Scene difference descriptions
================

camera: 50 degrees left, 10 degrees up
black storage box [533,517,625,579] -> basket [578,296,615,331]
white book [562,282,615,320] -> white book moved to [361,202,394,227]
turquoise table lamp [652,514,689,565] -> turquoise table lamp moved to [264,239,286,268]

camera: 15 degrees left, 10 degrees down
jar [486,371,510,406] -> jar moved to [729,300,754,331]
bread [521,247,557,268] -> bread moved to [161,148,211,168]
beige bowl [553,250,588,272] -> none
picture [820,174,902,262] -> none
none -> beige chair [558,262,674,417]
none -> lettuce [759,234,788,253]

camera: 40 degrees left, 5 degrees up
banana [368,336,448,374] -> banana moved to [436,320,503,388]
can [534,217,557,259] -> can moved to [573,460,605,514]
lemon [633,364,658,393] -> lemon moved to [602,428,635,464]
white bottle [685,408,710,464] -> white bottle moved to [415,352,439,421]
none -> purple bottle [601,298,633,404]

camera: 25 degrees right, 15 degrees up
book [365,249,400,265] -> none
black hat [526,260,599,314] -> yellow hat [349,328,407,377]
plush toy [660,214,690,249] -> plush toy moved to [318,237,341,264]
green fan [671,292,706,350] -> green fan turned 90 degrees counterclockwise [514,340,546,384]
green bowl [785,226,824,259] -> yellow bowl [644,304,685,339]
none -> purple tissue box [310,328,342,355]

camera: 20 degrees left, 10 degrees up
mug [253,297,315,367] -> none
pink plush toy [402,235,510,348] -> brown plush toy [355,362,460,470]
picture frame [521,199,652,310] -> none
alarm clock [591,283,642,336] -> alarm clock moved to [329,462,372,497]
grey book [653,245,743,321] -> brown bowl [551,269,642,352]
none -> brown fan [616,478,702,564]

================

- **Work required**
If a line in the records contains "green", report it.

- **Solution for this problem**
green fan [671,292,706,350] -> green fan turned 90 degrees counterclockwise [514,340,546,384]
green bowl [785,226,824,259] -> yellow bowl [644,304,685,339]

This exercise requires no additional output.